Media: it’s okay to ridicule Christians and Jews

The New Yorker magazine, famed for its funny cartoons, has one in its April 2011 edition that caught my eye. Not for its humor but for its pointedly religious significance. We see Moses, holding the Ten Commandments, standing on a ledge, overlooking masses of people. He says to them:

“Thou shall not create graven images, Ira. Thou shall not take the Lord’s name in vain. Still at you, Ira. Thou shall keep holy the Sabbath. You getting this, Ira?”

Evidently, this is joshing about Moses picking out “Ira” from the crowd for his messages. “Ira” is a Jewish name. You get the point. Biblical joke. Poking fun at Mosaic rule of law. This type of religious humor is rampant in the Western media. Priests, nuns and rabbis are frequently the butt of jokes. This is standard fare from Hollywood and television. Jerry Seinfeld and Larry David have made fortunes lampooning their own religious heritage. So why the avoidance of poking fun at Muslims? Why is any attempt to ridicule that religion a no-no?

May I suggest to the fearless cartoon staff at The New Yorker a cartoon that depicts a burqa-clad woman with her son in an Arabic clothing store. She says to him as he is trying on a suicide vest, “Now, that’s perfect for wearing into the Jewish cafe this afternoon.” What are the odds of that making it into their pages?

Muslims threaten death to anyone who ridicules or casts aspersions on their religion. There is no tolerance for such actions. Merely portraying an image of their lord, Allah, or their founder, Mohammed, results in a death sentence for the artist. When Jylland-Posten, a Danish newspaper, printed images of the prophet Mohammed in 1995, Muslims around the world rioted, bombed and burned Danish embassies around the world. When a New York City museum featured an image of Christ in a tank of urine, there was a mild outcry from Christians but no violence. Ditto with a New York City showing of the Virgin Mary with elephant dung incorporated with the image. This is considered “art.” So where is such art concerning the Muslim faith?

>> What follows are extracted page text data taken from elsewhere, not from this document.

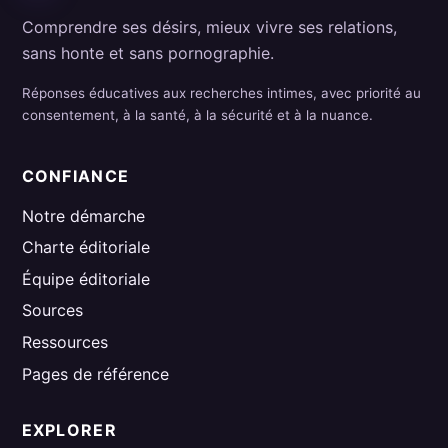
Comprendre ses désirs, mieux vivre ses relations,
sans honte et sans pornographie.
Réponses éducatives aux recherches intimes, avec priorité au
consentement, à la santé, à la sécurité et à la nuance.
CONFIANCE
Notre démarche
Charte éditoriale
Équipe éditoriale
Sources
Ressources
Pages de référence
EXPLORER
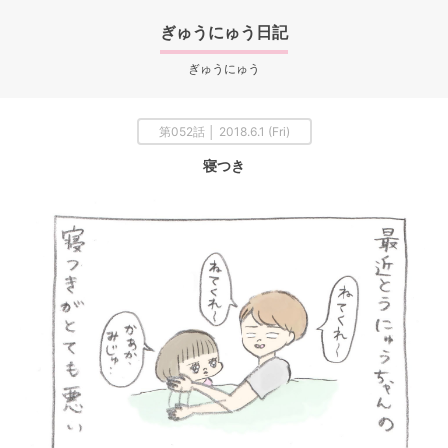
ぎゅうにゅう日記
ぎゅうにゅう
第052話 │ 2018.6.1 (Fri)
寝つき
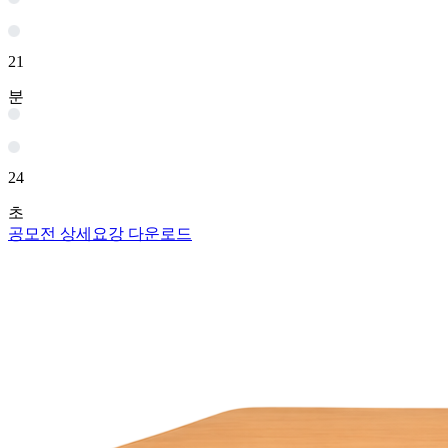
21
분
23
초
공모전 상세요강 다운로드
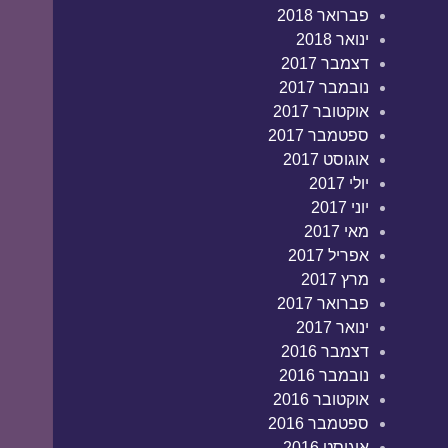
פברואר 2018
ינואר 2018
דצמבר 2017
נובמבר 2017
אוקטובר 2017
ספטמבר 2017
אוגוסט 2017
יולי 2017
יוני 2017
מאי 2017
אפריל 2017
מרץ 2017
פברואר 2017
ינואר 2017
דצמבר 2016
נובמבר 2016
אוקטובר 2016
ספטמבר 2016
אוגוסט 2016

Strangely, the media in democratic, free societies around the world cater to the wishes of Muslims. They, in their own way, follow Islamic law by avoiding any controversy with this faith’s rules. This has become accepted behavior by civilized society. It is time for all of us to treat all religions in the same manner. Disrespect for any of them is abhorrent. But, of course, in the Muslim world, there is no such respect for any other faith. Their media are filled with hateful images and articles concerning Judaism, leading their followers to continue believing that the murder of Jews and other infidels is not only proper but called for under Islamic law. It’s time for all of us to wake up!

Alan Bergstein

Alan Bergstein comes to our pages as a Brooklyn native. Father of four, retired NYC Principal, Korean War Veteran, patriot and Jewish and Israel activist.